▶ _INFORMATION SUPPLIED_
- - - -
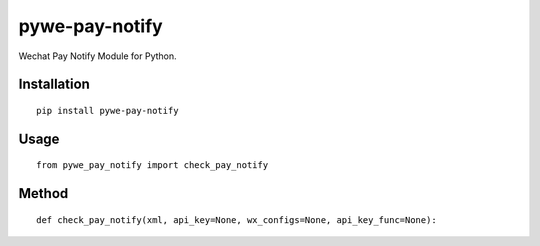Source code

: ===============
pywe-pay-notify
===============

Wechat Pay Notify Module for Python.

Installation
============

::

    pip install pywe-pay-notify


Usage
=====

::

    from pywe_pay_notify import check_pay_notify


Method
======

::

    def check_pay_notify(xml, api_key=None, wx_configs=None, api_key_func=None):

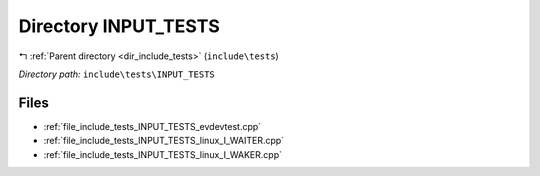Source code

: .. _dir_include_tests_INPUT_TESTS:


Directory INPUT_TESTS
=====================


|exhale_lsh| :ref:`Parent directory <dir_include_tests>` (``include\tests``)

.. |exhale_lsh| unicode:: U+021B0 .. UPWARDS ARROW WITH TIP LEFTWARDS


*Directory path:* ``include\tests\INPUT_TESTS``


Files
-----

- :ref:`file_include_tests_INPUT_TESTS_evdevtest.cpp`
- :ref:`file_include_tests_INPUT_TESTS_linux_I_WAITER.cpp`
- :ref:`file_include_tests_INPUT_TESTS_linux_I_WAKER.cpp`


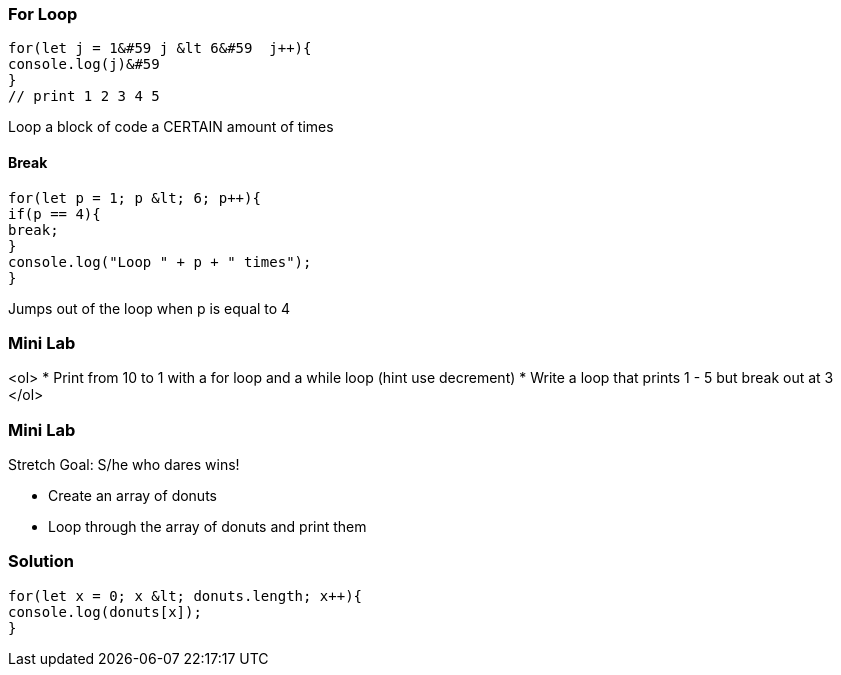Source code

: === For Loop
[source, js]
----
for(let j = 1&#59 j &lt 6&#59  j++){
console.log(j)&#59
}
// print 1 2 3 4 5 
----

Loop a block of code a CERTAIN amount of times


==== Break
[source, js]
----
for(let p = 1; p &lt; 6; p++){
if(p == 4){
break;
}
console.log("Loop " + p + " times");
}	
----

Jumps out of the loop when p is equal to 4



=== Mini Lab
<ol>
* Print from 10 to 1 with a for loop and a while loop (hint use decrement)
* Write a loop that prints 1 - 5 but break out at 3
</ol>

=== Mini Lab

Stretch Goal: S/he who dares wins!


* Create an array of donuts
* Loop through the array of donuts and print them




=== Solution
[source, js]
----
for(let x = 0; x &lt; donuts.length; x++){
console.log(donuts[x]);
}
----
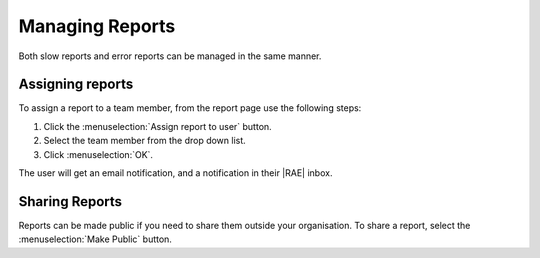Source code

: .. _manage-reports:

Managing Reports
================

Both slow reports and error reports can be managed in the same manner.

Assigning reports
-----------------

To assign a report to a team member, from the report page use the following
steps:

1. Click the :menuselection:`Assign report to user` button.
2. Select the team member from the drop down list.
3. Click :menuselection:`OK`.

The user will get an email notification, and a notification in their |RAE|
inbox.

Sharing Reports
---------------

Reports can be made public if you need to share them outside your organisation.
To share a report, select the :menuselection:`Make Public` button.
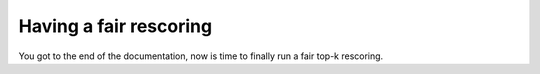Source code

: Having a fair rescoring
*******************************

You got to the end of the documentation, now is time to finally run a fair top-k rescoring.
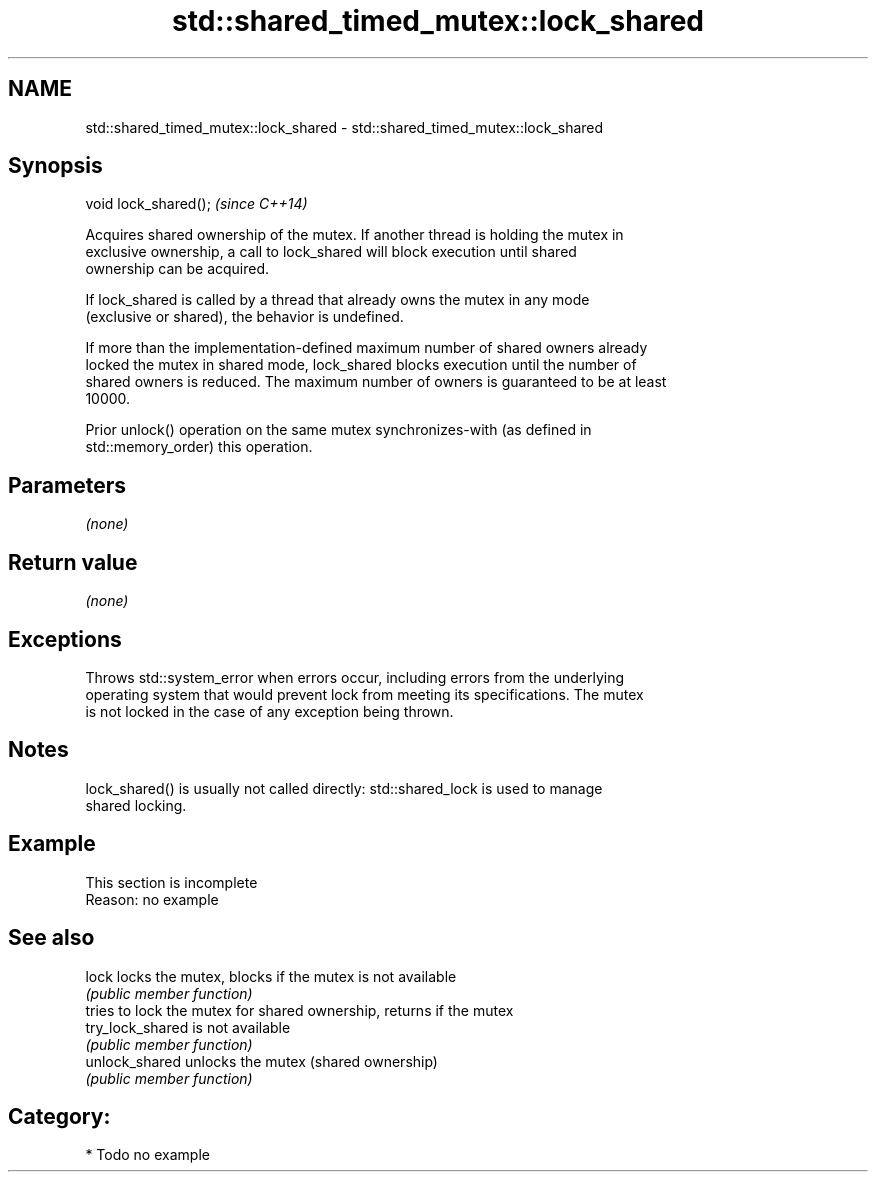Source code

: .TH std::shared_timed_mutex::lock_shared 3 "2024.06.10" "http://cppreference.com" "C++ Standard Libary"
.SH NAME
std::shared_timed_mutex::lock_shared \- std::shared_timed_mutex::lock_shared

.SH Synopsis
   void lock_shared();  \fI(since C++14)\fP

   Acquires shared ownership of the mutex. If another thread is holding the mutex in
   exclusive ownership, a call to lock_shared will block execution until shared
   ownership can be acquired.

   If lock_shared is called by a thread that already owns the mutex in any mode
   (exclusive or shared), the behavior is undefined.

   If more than the implementation-defined maximum number of shared owners already
   locked the mutex in shared mode, lock_shared blocks execution until the number of
   shared owners is reduced. The maximum number of owners is guaranteed to be at least
   10000.

   Prior unlock() operation on the same mutex synchronizes-with (as defined in
   std::memory_order) this operation.

.SH Parameters

   \fI(none)\fP

.SH Return value

   \fI(none)\fP

.SH Exceptions

   Throws std::system_error when errors occur, including errors from the underlying
   operating system that would prevent lock from meeting its specifications. The mutex
   is not locked in the case of any exception being thrown.

.SH Notes

   lock_shared() is usually not called directly: std::shared_lock is used to manage
   shared locking.

.SH Example

    This section is incomplete
    Reason: no example

.SH See also

   lock            locks the mutex, blocks if the mutex is not available
                   \fI(public member function)\fP
                   tries to lock the mutex for shared ownership, returns if the mutex
   try_lock_shared is not available
                   \fI(public member function)\fP
   unlock_shared   unlocks the mutex (shared ownership)
                   \fI(public member function)\fP

.SH Category:
     * Todo no example
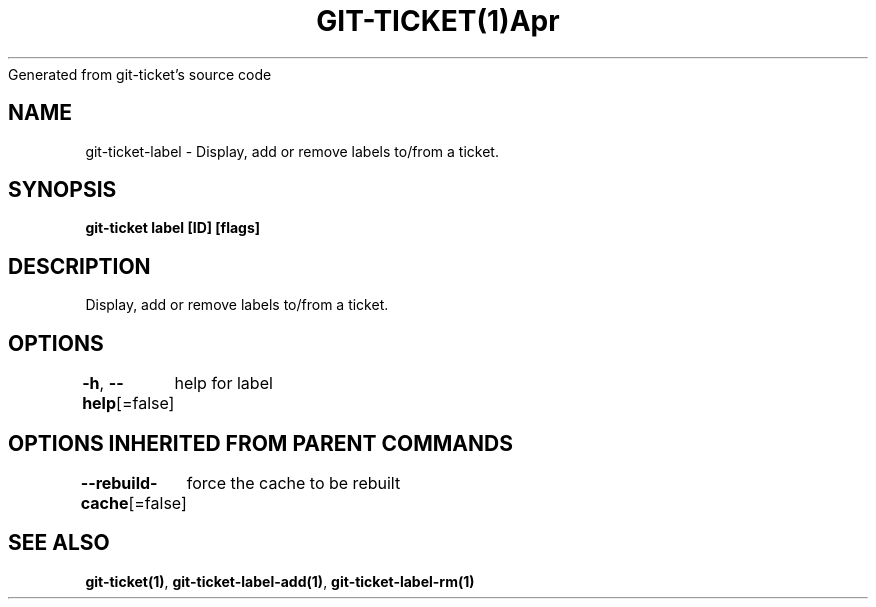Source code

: .nh
.TH GIT\-TICKET(1)Apr 2019
Generated from git\-ticket's source code

.SH NAME
.PP
git\-ticket\-label \- Display, add or remove labels to/from a ticket.


.SH SYNOPSIS
.PP
\fBgit\-ticket label [ID] [flags]\fP


.SH DESCRIPTION
.PP
Display, add or remove labels to/from a ticket.


.SH OPTIONS
.PP
\fB\-h\fP, \fB\-\-help\fP[=false]
	help for label


.SH OPTIONS INHERITED FROM PARENT COMMANDS
.PP
\fB\-\-rebuild\-cache\fP[=false]
	force the cache to be rebuilt


.SH SEE ALSO
.PP
\fBgit\-ticket(1)\fP, \fBgit\-ticket\-label\-add(1)\fP, \fBgit\-ticket\-label\-rm(1)\fP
- - - -
▶ _TASK STATEMENT_
Starting at the line containing "To assign a" and stopping at the line containing "a fair rescoring", output every line above exactly, both ends included, with pictures omitted.

▶ _RESULT_
To assign a report to a team member, from the report page use the following
steps:

1. Click the :menuselection:`Assign report to user` button.
2. Select the team member from the drop down list.
3. Click :menuselection:`OK`.

The user will get an email notification, and a notification in their |RAE|
inbox.

Sharing Reports
---------------

Reports can be made public if you need to share them outside your organisation.
To share a report, select the :menuselection:`Make Public` button.
Source code

: Having a fair rescoring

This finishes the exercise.